BLACK SOCIAL HISTORY : AFRICAN AMERICAN " CHESTER COMMODORE " WAS A CAETOONIST, BOTH OF POLITICAL CARTOON AND COMIC STRIPS: GOES INTO THE " HALL OF BLACK GENIUS "

          BLACK     SOCIAL    HISTORY                                                                                                                                                                                                           Chester Commodore





























































Chester Commodore (August 22, 1914 – April 10, 2004) was an African-American cartoonist, both of political cartoons and comic strips. Born in Racine, Wisconsin, Commodore was always interested in drawing. His parents and sisters moved to Chicago in 1923, but Chester and his older brother stayed in Racine with his maternal grandmother in her boarding house until he moved to Chicago in 1927.
While still in high school, he tried to get a job with the Chicago Defender, one of the country's most notable African American newspapers, but its publisher, Robert Abbott, told him to finish his education first. Following school, he worked as a chauffeur and a mechanic, and got a job with the Pullman Company. He was always drawing, and posted his drawings on company bulletin boards. He was recommended for a staff position with the Minneapolis Star in 1938, but when he showed up for the interview, he was told that there was no such job.
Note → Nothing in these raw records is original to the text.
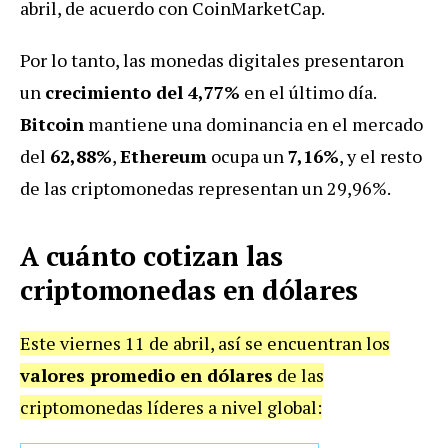
abril, de acuerdo con CoinMarketCap.
Por lo tanto, las monedas digitales presentaron
un
crecimiento del 4,77%
en el último día.
Bitcoin
mantiene una dominancia en el mercado
del
62,88%
,
Ethereum
ocupa un
7,16%
, y el resto
de las criptomonedas representan un 29,96%.
A cuánto cotizan las
criptomonedas en dólares
Este viernes 11 de abril, así se encuentran los
valores promedio en dólares
de las
criptomonedas líderes a nivel global: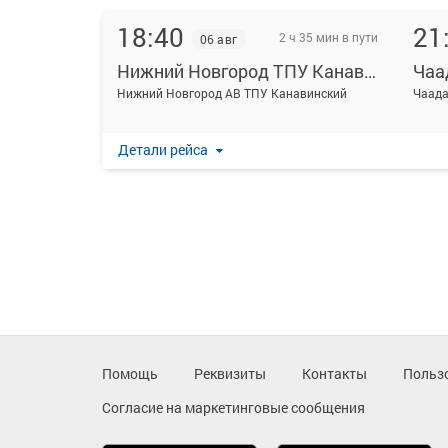
18:40
21
2 ч 35 мин в пути
06 авг
Нижний Новгород ТПУ Канавинский
Чаа
Нижний Новгород АВ ТПУ Канавинский
Чаада
Детали рейса
Помощь
Реквизиты
Контакты
Польз
Согласие на маркетинговые сообщения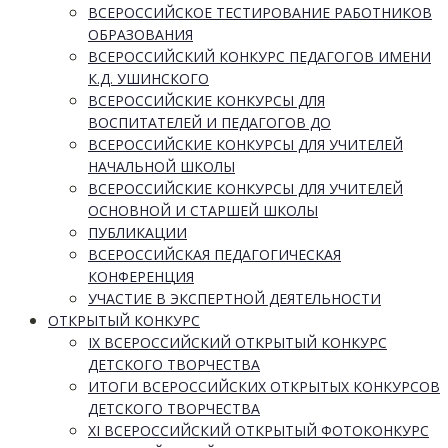
ВСЕРОССИЙСКОЕ ТЕСТИРОВАНИЕ РАБОТНИКОВ
ОБРАЗОВАНИЯ
ВСЕРОССИЙСКИЙ КОНКУРС ПЕДАГОГОВ ИМЕНИ
К.Д. УШИНСКОГО
ВСЕРОССИЙСКИЕ КОНКУРСЫ ДЛЯ
ВОСПИТАТЕЛЕЙ И ПЕДАГОГОВ ДО
ВСЕРОССИЙСКИЕ КОНКУРСЫ ДЛЯ УЧИТЕЛЕЙ
НАЧАЛЬНОЙ ШКОЛЫ
ВСЕРОССИЙСКИЕ КОНКУРСЫ ДЛЯ УЧИТЕЛЕЙ
ОСНОВНОЙ И СТАРШЕЙ ШКОЛЫ
ПУБЛИКАЦИИ
ВСЕРОССИЙСКАЯ ПЕДАГОГИЧЕСКАЯ
КОНФЕРЕНЦИЯ
УЧАСТИЕ В ЭКСПЕРТНОЙ ДЕЯТЕЛЬНОСТИ
ОТКРЫТЫЙ КОНКУРС
IX ВСЕРОССИЙСКИЙ ОТКРЫТЫЙ КОНКУРС
ДЕТСКОГО ТВОРЧЕСТВА
ИТОГИ ВСЕРОССИЙСКИХ ОТКРЫТЫХ КОНКУРСОВ
ДЕТСКОГО ТВОРЧЕСТВА
XI ВСЕРОССИЙСКИЙ ОТКРЫТЫЙ ФОТОКОНКУРС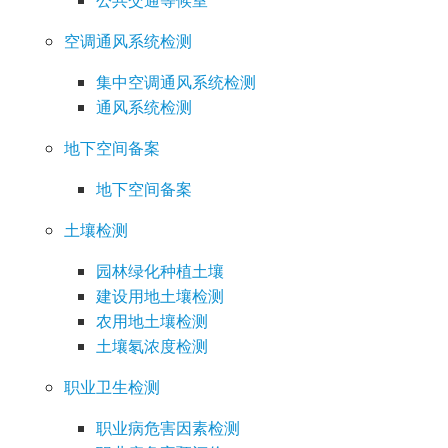
公共交通等候室
空调通风系统检测
集中空调通风系统检测
通风系统检测
地下空间备案
地下空间备案
土壤检测
园林绿化种植土壤
建设用地土壤检测
农用地土壤检测
土壤氡浓度检测
职业卫生检测
职业病危害因素检测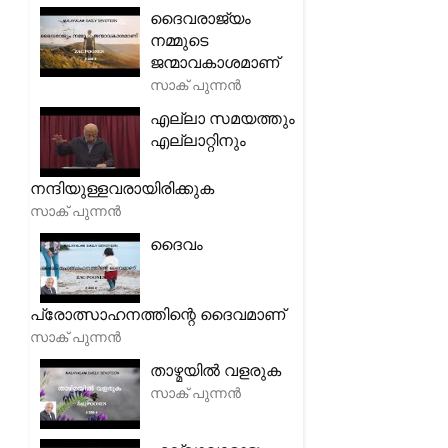
ദൈവരാജ്യം
നമ്മുടെ
ജന്മാവകാശമാണ്
സാക് പുന്നൻ
എല്ലാ സമയത്തും
എല്ലാറ്റിനും
നന്ദിയുള്ളവരായിരിക്കുക
സാക് പുന്നൻ
ദൈവം
പ്രോത്സാഹനത്തിന്റെ ദൈവമാണ്
സാക് പുന്നൻ
താഴ്മയിൽ വളരുക
സാക് പുന്നൻ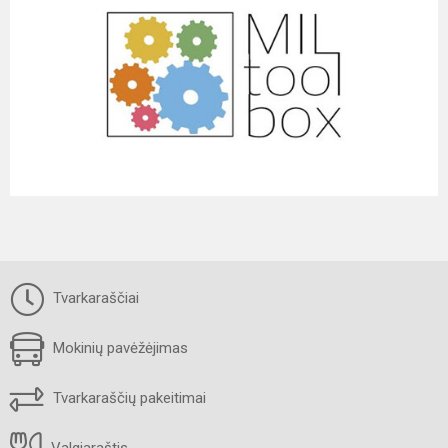
Tvarkaraščiai
Mokinių pavėžėjimas
Tvarkaraščių pakeitimai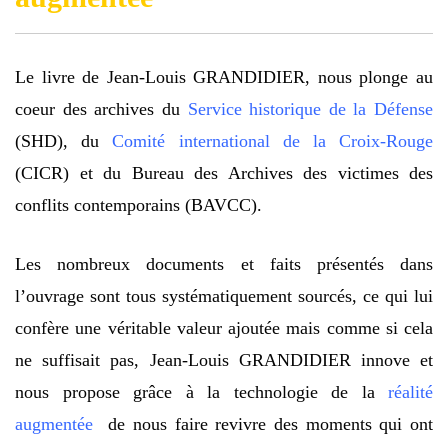
Le livre de Jean-Louis GRANDIDIER, nous plonge au
coeur des archives du
Service historique de la Défense
(SHD), du
Comité international de la Croix-Rouge
(CICR) et du Bureau des Archives des victimes des
conflits contemporains (BAVCC).
Les nombreux documents et faits présentés dans
l’ouvrage sont tous systématiquement sourcés, ce qui lui
confère une véritable valeur ajoutée mais comme si cela
ne suffisait pas, Jean-Louis GRANDIDIER innove et
nous propose grâce à la technologie de la
réalité
augmentée
de nous faire revivre des moments qui ont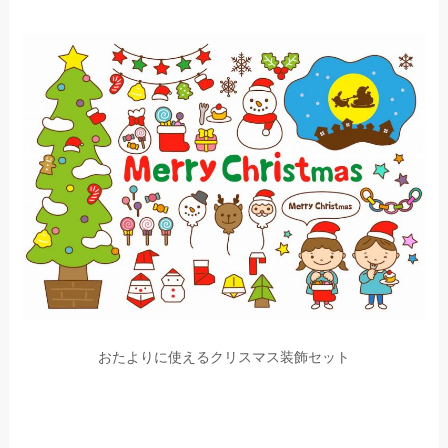
おたよりに使えるクリスマス装飾セット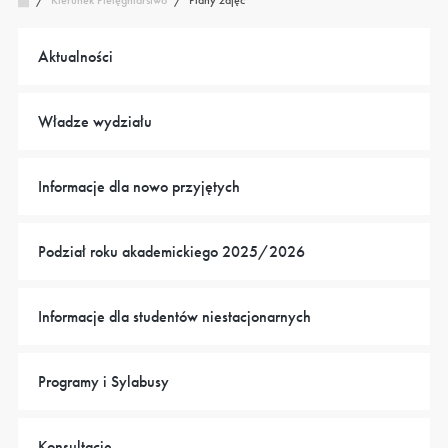
Kierunek Pielęgniarstwo
/
Aktualności
Władze wydziału
Informacje dla nowo przyjętych
Podział roku akademickiego 2025/2026
Informacje dla studentów niestacjonarnych
Programy i Sylabusy
Konsultacje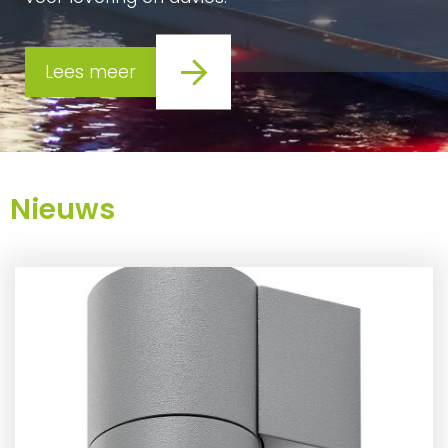
Lees meer
Nieuws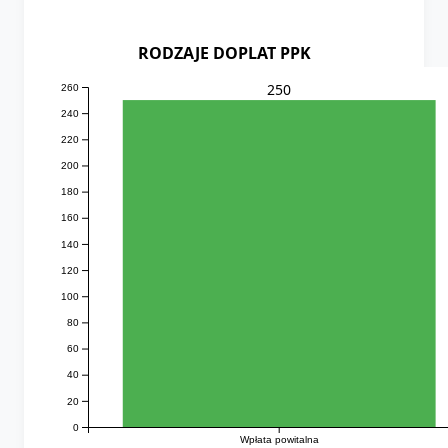
RODZAJE DOPLAT PPK
250
260
240
220
200
180
160
140
120
100
80
60
40
20
0
Wpłata powitalna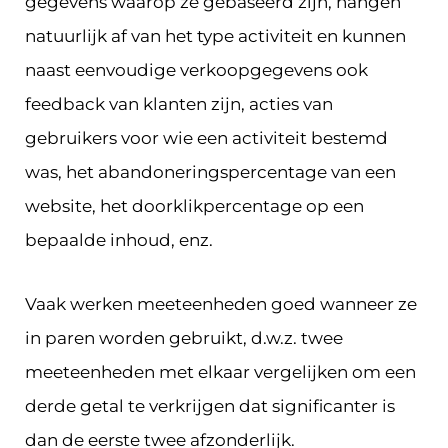
gegevens waarop ze gebaseerd zijn, hangen
natuurlijk af van het type activiteit en kunnen
naast eenvoudige verkoopgegevens ook
feedback van klanten zijn, acties van
gebruikers voor wie een activiteit bestemd
was, het abandoneringspercentage van een
website, het doorklikpercentage op een
bepaalde inhoud, enz.
Vaak werken meeteenheden goed wanneer ze
in paren worden gebruikt, d.w.z. twee
meeteenheden met elkaar vergelijken om een
derde getal te verkrijgen dat significanter is
dan de eerste twee afzonderlijk.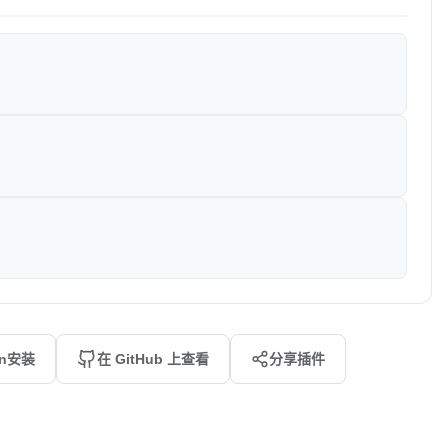
an安装
在 GitHub 上查看
分享插件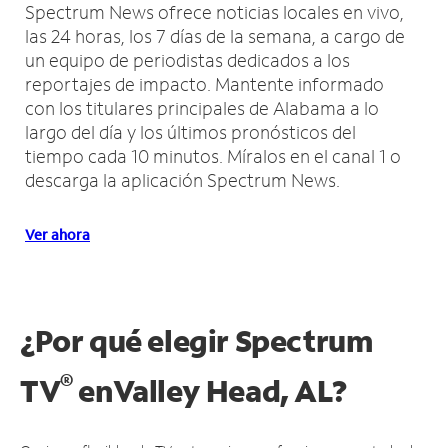
Spectrum News ofrece noticias locales en vivo,
las 24 horas, los 7 días de la semana, a cargo de
un equipo de periodistas dedicados a los
reportajes de impacto.
Mantente informado
con los titulares principales de Alabama a lo
largo del día y los últimos pronósticos del
tiempo cada 10 minutos.
Míralos en el canal 1 o
descarga la aplicación Spectrum News.
Ver ahora
¿Por qué elegir Spectrum
®
TV
en
Valley Head, AL?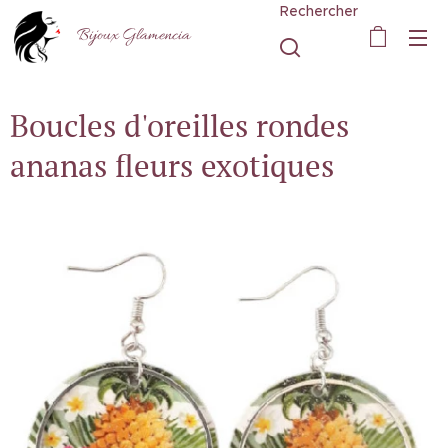
Rechercher
Bijoux Glamencia
Boucles d'oreilles rondes
ananas fleurs exotiques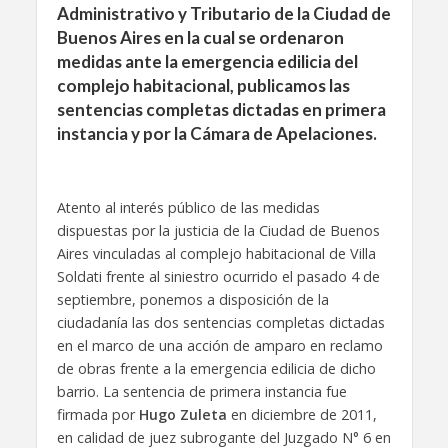
Administrativo y Tributario de la Ciudad de
Buenos Aires en la cual se ordenaron
medidas ante la emergencia edilicia del
complejo habitacional, publicamos las
sentencias completas dictadas en primera
instancia y por la Cámara de Apelaciones.
Atento al interés público de las medidas
dispuestas por la justicia de la Ciudad de Buenos
Aires vinculadas al complejo habitacional de Villa
Soldati frente al siniestro ocurrido el pasado 4 de
septiembre, ponemos a disposición de la
ciudadanía las dos sentencias completas dictadas
en el marco de una acción de amparo en reclamo
de obras frente a la emergencia edilicia de dicho
barrio. La sentencia de primera instancia fue
firmada por
Hugo Zuleta
en diciembre de 2011,
en calidad de juez subrogante del Juzgado N° 6 en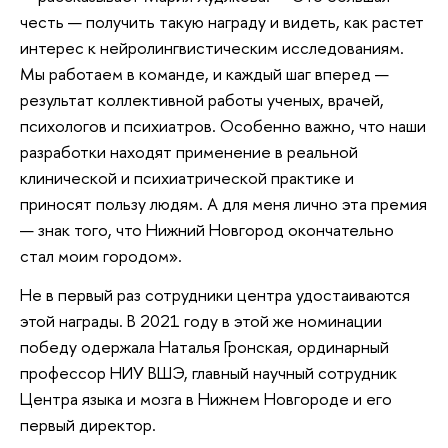
честь — получить такую награду и видеть, как растет
интерес к нейролингвистическим исследованиям.
Мы работаем в команде, и каждый шаг вперед —
результат коллективной работы ученых, врачей,
психологов и психиатров. Особенно важно, что наши
разработки находят применение в реальной
клинической и психиатрической практике и
приносят пользу людям. А для меня лично эта премия
— знак того, что Нижний Новгород окончательно
стал моим городом».
Не в первый раз сотрудники центра удостаиваются
этой награды. В 2021 году в этой же номинации
победу одержала Наталья Гронская, ординарный
профессор НИУ ВШЭ, главный научный сотрудник
Центра языка и мозга в Нижнем Новгороде и его
первый директор.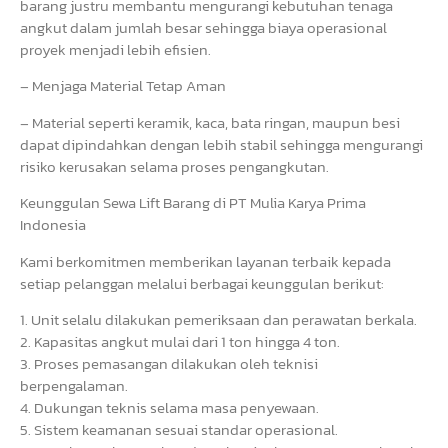
barang justru membantu mengurangi kebutuhan tenaga
angkut dalam jumlah besar sehingga biaya operasional
proyek menjadi lebih efisien.
– Menjaga Material Tetap Aman
– Material seperti keramik, kaca, bata ringan, maupun besi
dapat dipindahkan dengan lebih stabil sehingga mengurangi
risiko kerusakan selama proses pengangkutan.
Keunggulan Sewa Lift Barang di PT Mulia Karya Prima
Indonesia
Kami berkomitmen memberikan layanan terbaik kepada
setiap pelanggan melalui berbagai keunggulan berikut:
1. Unit selalu dilakukan pemeriksaan dan perawatan berkala.
2. Kapasitas angkut mulai dari 1 ton hingga 4 ton.
3. Proses pemasangan dilakukan oleh teknisi
berpengalaman.
4. Dukungan teknis selama masa penyewaan.
5. Sistem keamanan sesuai standar operasional.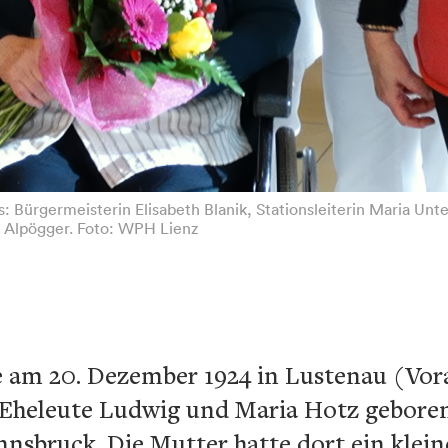
s: Bürgermeisterin Elisabeth Blanik, Stationsleiterin Maria Unte
a Alpögger. Foto: WPH Lienz
 am 20. Dezember 1924 in Lustenau (Vorar
Eheleute Ludwig und Maria Hotz geboren.
Innsbruck. Die Mutter hatte dort ein klein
Finally, in 1948 he went to work for the Defender, doing layout, but soon started drawing cartoons for the paper. His first strip, in 1948, was called The Sparks. He took over Jay Jackson's strip Bungleton Green in the early 1950s and contributed to the cartoon features The Ravings of Professor Doodle and So What?. When Jay Jackson died in 1954, Commodore took over his role drawing editorial cartoons for the paper. From 1974 he drew a weekly full-page caricature for the cover of the Defender's weekly arts supplement,Accent. The series lasted for more than five years.
Commodore and his wife retired to Colorado Springs, Colorado in 1981, but from 1992 he resumed work for the Defender, contributing a weekly cartoon until his death in 2004.[1]